Des chercheuses de Concordia innovent grâce à une étonnante source d’énergie renouvelable
Les gouvernements du Québec et du Canada ont récemment pris de grands engagements en matière de réduction des émissions de gaz à effet de serre. L’un des plus puissants de ces gaz est le méthane, dont le gouvernement fédéral s’est engagé à réduire les émissions de 30 pour cent d’ici 2030.
Selon Ottawa, les activités agricoles génèrent 30 pour cent des émissions de méthane au pays, dont 71 pour cent sont imputables à la production bovine. Il s’agit d’un problème mondial, mais une solution potentielle est peut-être en train d’émerger ici. Cette innovation, nous la devons à Soodeh Abedini, postdoctorante et auxiliaire de recherche à l’Université Concordia, et à sa superviseure, Maria Elektorowicz, professeure au Département de génie du bâtiment, civil et environnemental.
Dans sa thèse de doctorat, qu’elle a soutenue avec succès en décembre 2021, Mme Abedini traite d’un dispositif conçu par elle, qui convertit le méthane et le dioxyde de carbone en électricité in situ grâce à un nouveau système électrochimique.
Un problème vachement sérieux
Le secteur bovin était un point de départ logique pour les deux chercheuses. Chaque ruminant produit en effet entre 60 et 120 kg de méthane par an. Qui plus est, l’importante production laitière du Québec repose sur quelque 425 000 vaches réparties dans plus de 3 000 fermes.
Dans sa conception première, l’appareil est suffisamment petit pour être intégré au système de ventilation d’une étable abritant jusqu’à 50 vaches. Lorsque le dioxyde de carbone et le méthane émis par le bétail passent par le système d’échappement, les gaz à effet de serre sont captés par le convertisseur, lequel est relié à des piles à combustible. Une réaction électrochimique convertit les gaz en électricité, qui est ensuite stockée dans les piles. Ces dernières alimentent les installations, créant ainsi un circuit fermé d’énergie perpétuellement renouvelable.
Selon Maria Elektorowicz, la conception modulaire de l’appareil permet une utilisation à différentes échelles dans divers endroits, comme des stations de traitement des eaux usées, des dépotoirs et des raffineries. Avec ses milliers de fermes, ses centaines de stations d’épuration et ses grandes raffineries de Lévis et de Montréal, le Québec produit chaque année environ 76 tonnes métriques de dioxyde de carbone. Si, comme le pensent les chercheuses, le système peut convertir jusqu’à 60 pour cent des gaz qu’il capte, ce dispositif intelligent pourrait grandement contribuer non seulement à l’atteinte d’objectifs ambitieux de réduction des émissions, mais aussi à la production d’énergie emmagasinable.
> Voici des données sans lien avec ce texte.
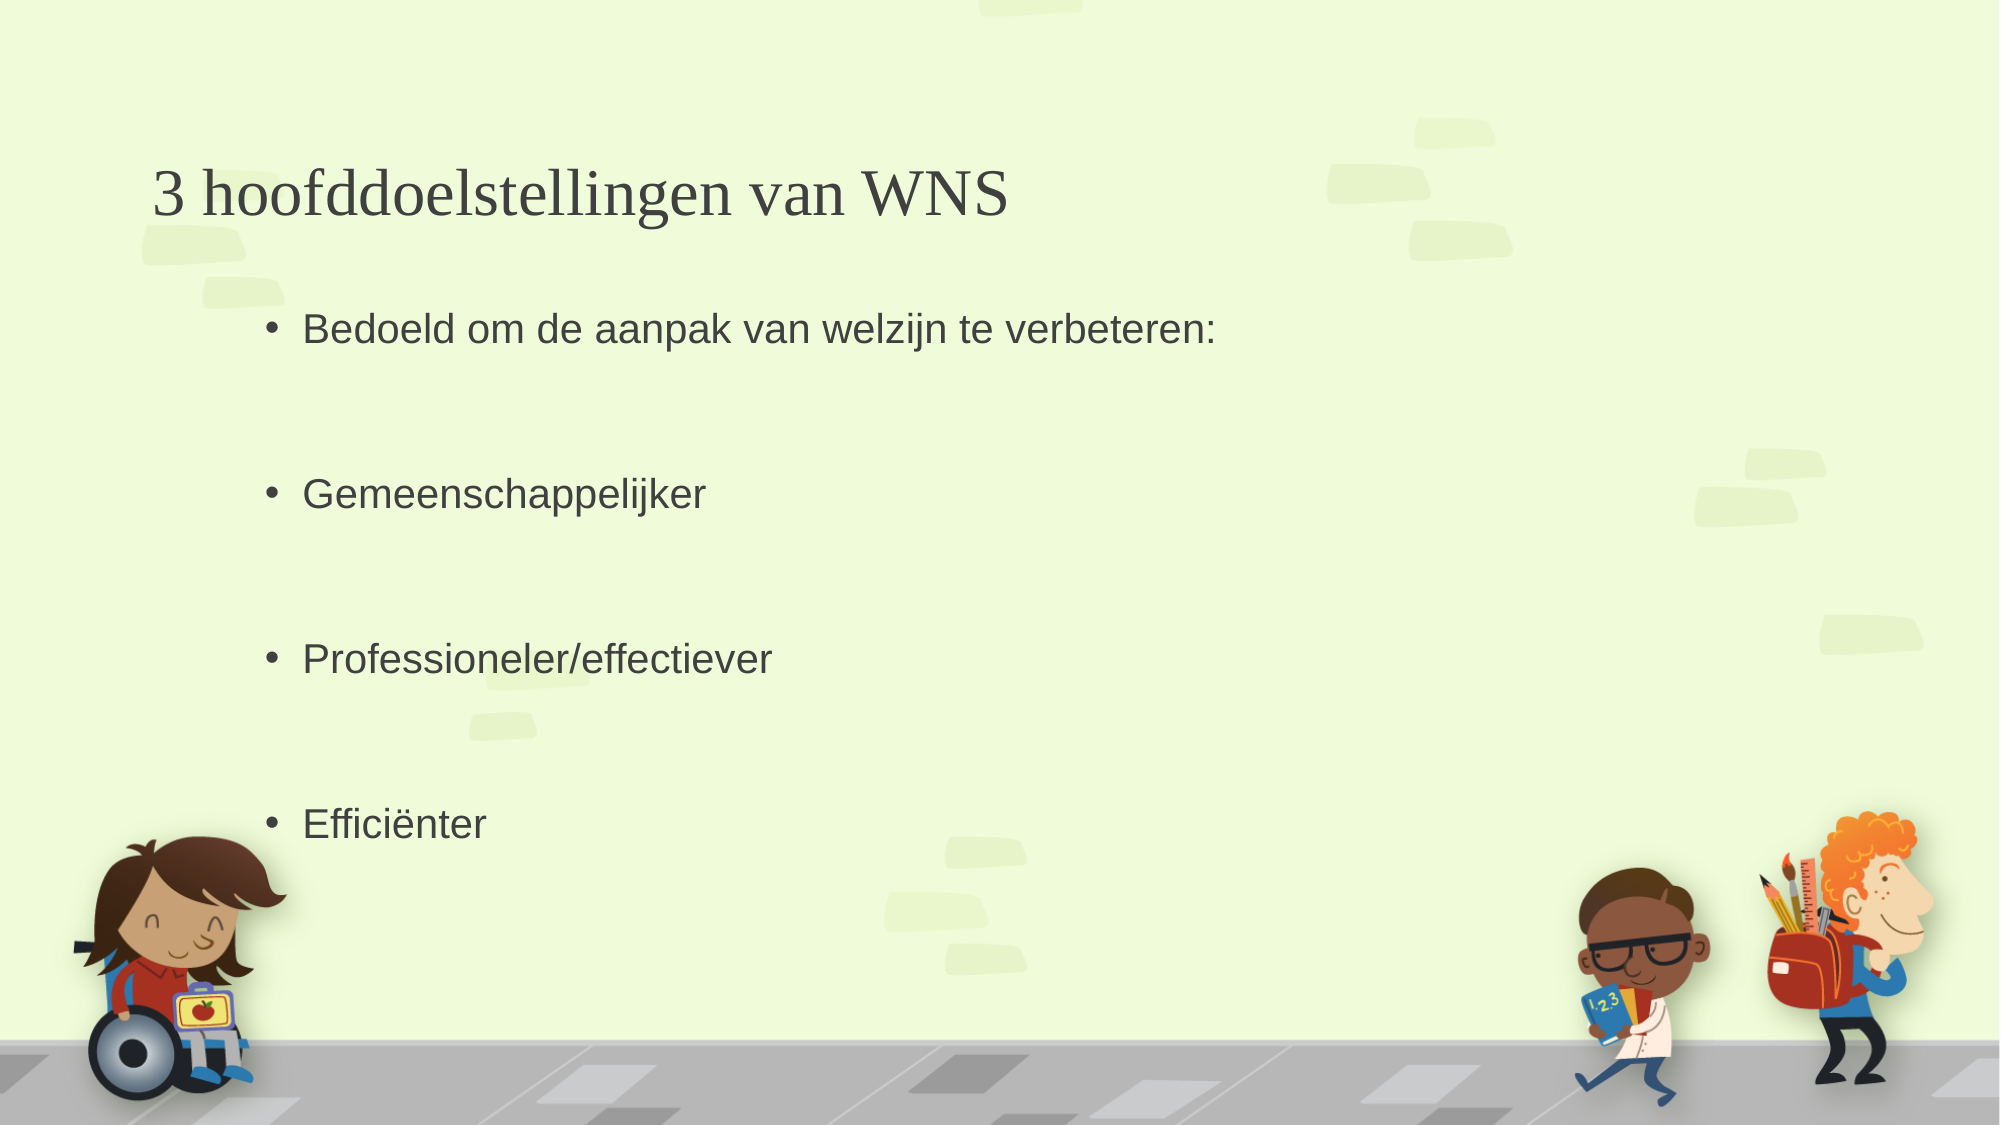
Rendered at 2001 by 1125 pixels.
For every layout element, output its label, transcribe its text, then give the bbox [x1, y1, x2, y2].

list Bedoeld om de aanpak van welzijn te verbeteren: Gemeenschappelijker Professioneler/effectiever Efficiënter [249, 299, 1750, 870]
title 3 hoofddoelstellingen van WNS [137, 59, 1750, 238]
picture [0, 0, 2000, 1125]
« Il s’agit du premier dispositif capable de réduire simultanément les émissions de dioxyde de carbone et de méthane, explique la Pre Elektorowicz. Ce qu’a réussi Soodeh Abedini est d’autant plus impressionnant que ces gaz à effet de serre peuvent désormais être utilisés pour produire de l’électricité. »
Cette réalisation a été récompensée en mai lors du Festival des solutions climatiques Québec, où Mme Abedini a remporté le deuxième prix dans la catégorie Recherche de pointe, assorti d’une bourse de 40 000 $.
« Il s’agit d’une solution facile à utiliser et qui fonctionne à température et à pression ambiantes, contrairement à d’autres systèmes en cours d’élaboration, explique la chercheuse. Elle est aussi abordable et pratique, car ses électrodes sont faites de matériaux bon marché. »
Sur le plan personnel, Soodeh Abedini se dit ravie de voir ses recherches reconnues.
« Nous avons besoin de processus simples pour réduire les émissions de gaz à effet de serre. Je pense que ce système a un bel avenir au Canada. Il existe de nombreuses technologies qui captent et stockent les émissions, mais elles ne les transforment pas en sous-produits utiles. Celle-ci convertit les émissions en énergie utilisable, ce qui me donne l’espoir que nous puissions atteindre les objectifs établis par nos gouvernements », conclut-elle.